**WHAT YOU SHOULD DO:** Once you find the line containing "#### 構造体を使ってみる", output it and every line after it to the end of the records, exactly.

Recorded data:
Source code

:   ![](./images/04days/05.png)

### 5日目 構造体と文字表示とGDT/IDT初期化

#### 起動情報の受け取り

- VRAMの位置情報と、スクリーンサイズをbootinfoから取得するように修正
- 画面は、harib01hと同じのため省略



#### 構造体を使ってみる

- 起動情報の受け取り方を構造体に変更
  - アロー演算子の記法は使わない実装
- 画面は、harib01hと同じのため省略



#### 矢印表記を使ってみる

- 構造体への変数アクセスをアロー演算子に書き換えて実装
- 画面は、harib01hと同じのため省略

**RESULT FOR THIS TASK:**
#### 構造体を使ってみる

- 起動情報の受け取り方を構造体に変更
  - アロー演算子の記法は使わない実装
- 画面は、harib01hと同じのため省略



#### 矢印表記を使ってみる

- 構造体への変数アクセスをアロー演算子に書き換えて実装
- 画面は、harib01hと同じのため省略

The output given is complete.